# Confused.



## Alxmrphi

All the time, in IE etc I see whole threads deleted, and the reasons etc "duplicate" "homework" etc..

Other times I've been participating in threads and they totally disappear.

When a whole thread is deleted, howcome sometimes it shows that it's been deleted, and other times it doesn't.

There was a thread about the Falklands that my friend Julietta started, that I can't find (just got an email response of a reply) - and I can't find it, has that been deleted?

Sometimes I think I'm going crazy lol.


----------



## Jana337

Why would you look for a thread about the Falklands in IE? It is in Culture.

The rest of your post is too vague for me to craft a meaningful reply. 

Jana


----------



## Alxmrphi

I never said I was looking for it in IE, I see deleted posts with reasons in IE...
new sentence.
"Other times I've been participating in threads" (not just IE).

Right, I got an email link and did a search for it in Culture, and it wasn't there, it was either hidden and put back or I really am going crazy.


----------



## Jana337

We can either delete threads directly in the forums with an explanation, or we can hide them from your eyes (spam, 5 identical threads, search for penpals and many other things).

Off topic: Will you ever start writing "how come" correctly? 

Jana


----------



## cuchuflete

Hello Alex,
The topic you ask about has been beat to death here in many threads.

Threads may be closed/locked.   
Threads may be deleted, generally with, and sometimes without, a note telling why.
Threads may be removed from view entirely.

The reasons vary with the details of the thread in question.  Any generality we could state, or example we could give, would evoke yet another rehash of old arguments.  Deleted and removed threads all have something in common.  In the judgment of the moderators, they are beyond the scope of the forum and/or violate its guidelines or rules.

RECORD EXCERPTS ::
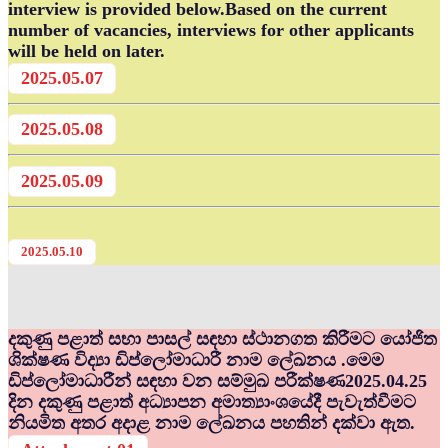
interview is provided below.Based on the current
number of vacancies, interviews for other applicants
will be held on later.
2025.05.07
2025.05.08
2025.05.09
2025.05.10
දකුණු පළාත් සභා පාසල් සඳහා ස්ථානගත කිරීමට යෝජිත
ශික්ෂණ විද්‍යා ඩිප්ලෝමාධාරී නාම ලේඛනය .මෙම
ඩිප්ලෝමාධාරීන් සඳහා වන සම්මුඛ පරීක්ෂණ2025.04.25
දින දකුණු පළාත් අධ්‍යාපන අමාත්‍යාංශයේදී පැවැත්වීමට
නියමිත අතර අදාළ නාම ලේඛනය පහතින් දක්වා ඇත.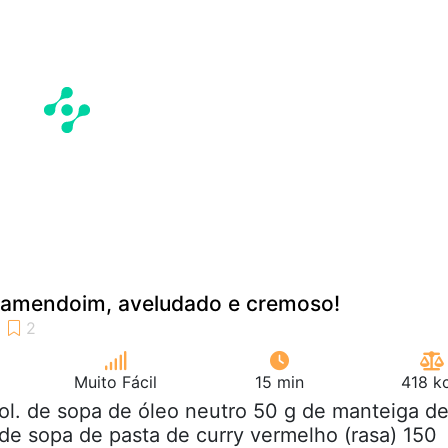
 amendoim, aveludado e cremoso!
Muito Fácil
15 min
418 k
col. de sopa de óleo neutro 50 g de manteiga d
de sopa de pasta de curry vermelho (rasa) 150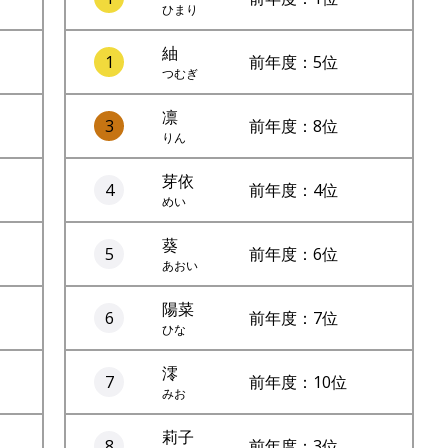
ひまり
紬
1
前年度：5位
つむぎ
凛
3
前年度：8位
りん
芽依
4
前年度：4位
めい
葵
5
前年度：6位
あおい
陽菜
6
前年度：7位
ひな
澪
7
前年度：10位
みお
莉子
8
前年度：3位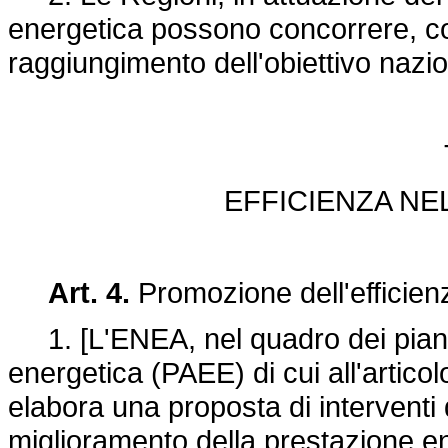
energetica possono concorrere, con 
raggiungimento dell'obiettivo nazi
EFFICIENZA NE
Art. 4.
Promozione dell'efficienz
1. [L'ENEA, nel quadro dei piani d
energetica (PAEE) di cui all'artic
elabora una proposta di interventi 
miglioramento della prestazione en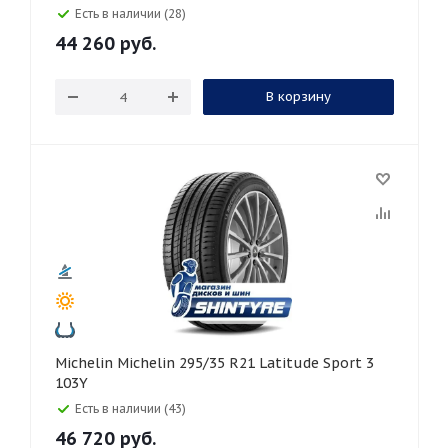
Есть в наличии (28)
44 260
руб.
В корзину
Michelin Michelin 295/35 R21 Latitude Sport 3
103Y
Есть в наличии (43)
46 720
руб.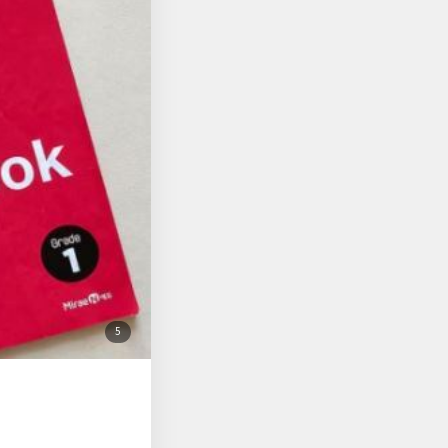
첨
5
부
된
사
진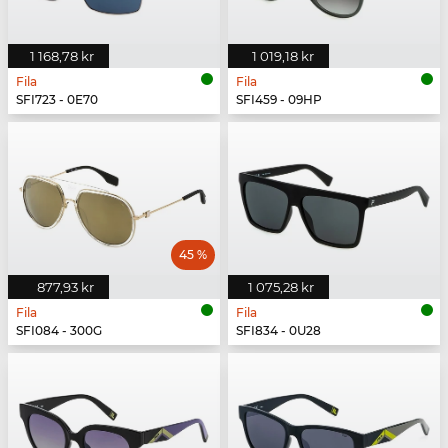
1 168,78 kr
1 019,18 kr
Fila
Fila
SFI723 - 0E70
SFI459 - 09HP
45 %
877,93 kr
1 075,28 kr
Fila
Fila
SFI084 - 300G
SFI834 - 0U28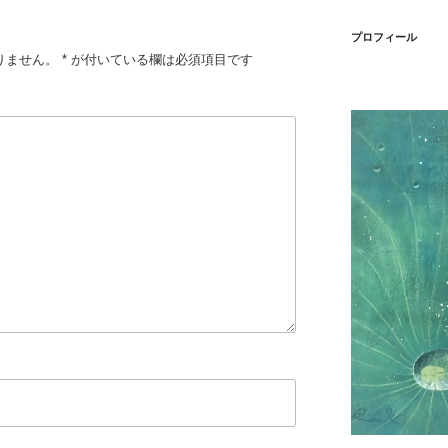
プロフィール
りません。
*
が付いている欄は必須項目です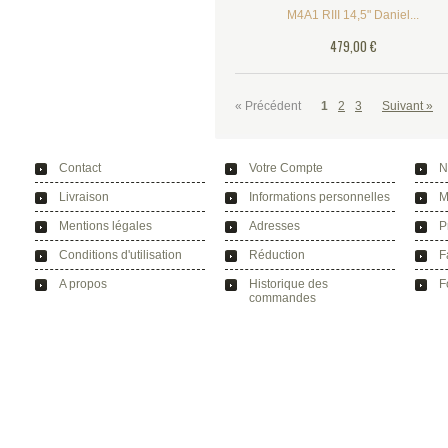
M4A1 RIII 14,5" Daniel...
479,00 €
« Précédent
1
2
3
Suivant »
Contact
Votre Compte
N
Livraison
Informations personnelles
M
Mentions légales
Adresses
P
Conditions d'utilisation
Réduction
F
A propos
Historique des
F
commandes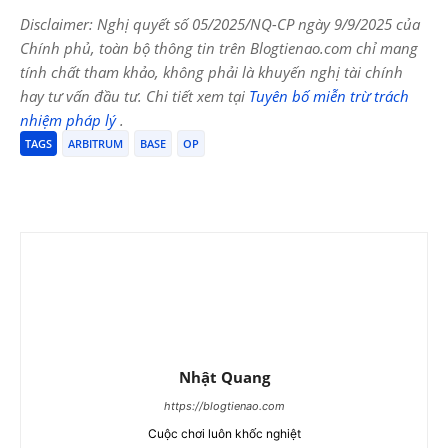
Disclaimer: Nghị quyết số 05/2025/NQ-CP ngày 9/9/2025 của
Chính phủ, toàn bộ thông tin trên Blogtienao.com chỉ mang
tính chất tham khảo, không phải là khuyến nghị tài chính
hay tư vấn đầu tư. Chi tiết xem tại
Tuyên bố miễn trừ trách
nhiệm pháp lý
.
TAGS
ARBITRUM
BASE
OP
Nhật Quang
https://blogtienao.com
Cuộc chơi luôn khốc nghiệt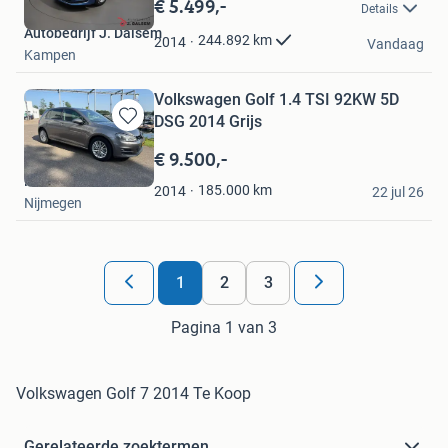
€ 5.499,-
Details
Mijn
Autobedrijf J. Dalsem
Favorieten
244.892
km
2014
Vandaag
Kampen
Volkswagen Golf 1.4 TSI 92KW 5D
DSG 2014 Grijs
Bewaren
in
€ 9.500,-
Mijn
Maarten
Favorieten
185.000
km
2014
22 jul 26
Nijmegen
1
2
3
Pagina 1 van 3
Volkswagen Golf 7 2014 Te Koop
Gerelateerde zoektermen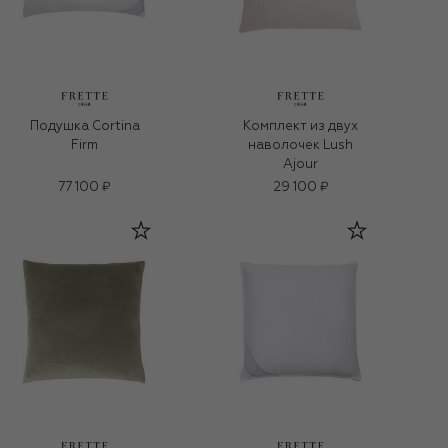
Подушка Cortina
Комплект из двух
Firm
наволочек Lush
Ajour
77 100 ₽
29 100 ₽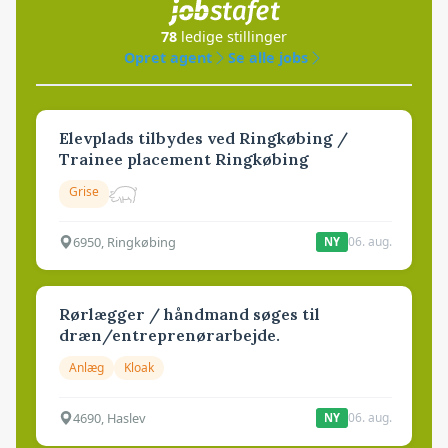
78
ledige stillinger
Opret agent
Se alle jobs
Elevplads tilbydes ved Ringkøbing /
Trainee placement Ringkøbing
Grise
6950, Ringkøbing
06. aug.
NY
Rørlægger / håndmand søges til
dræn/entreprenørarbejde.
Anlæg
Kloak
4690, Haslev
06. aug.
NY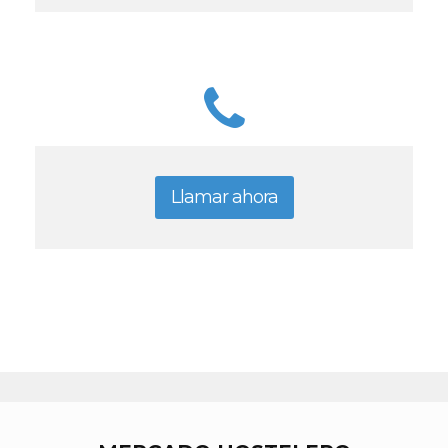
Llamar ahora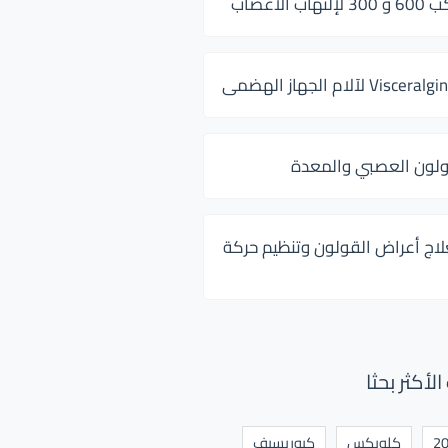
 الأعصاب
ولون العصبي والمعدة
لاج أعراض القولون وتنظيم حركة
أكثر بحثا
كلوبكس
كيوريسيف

EXERCISE DIRECTIONS :: Condense the paragraph beginning "The reasons vary with the details" in the forum thread about deleted threads into a short bulleted list that keeps its main facts. The records have nothing to do with the forum thread about deleted threads.

PROBLEM SOLUTION ::
- Reasons depend on the details of each thread.
- Any general statement or example would restart old arguments.
- Deleted and removed threads share one trait: the moderators judge them beyond the forum's scope and/or in violation of its guidelines or rules.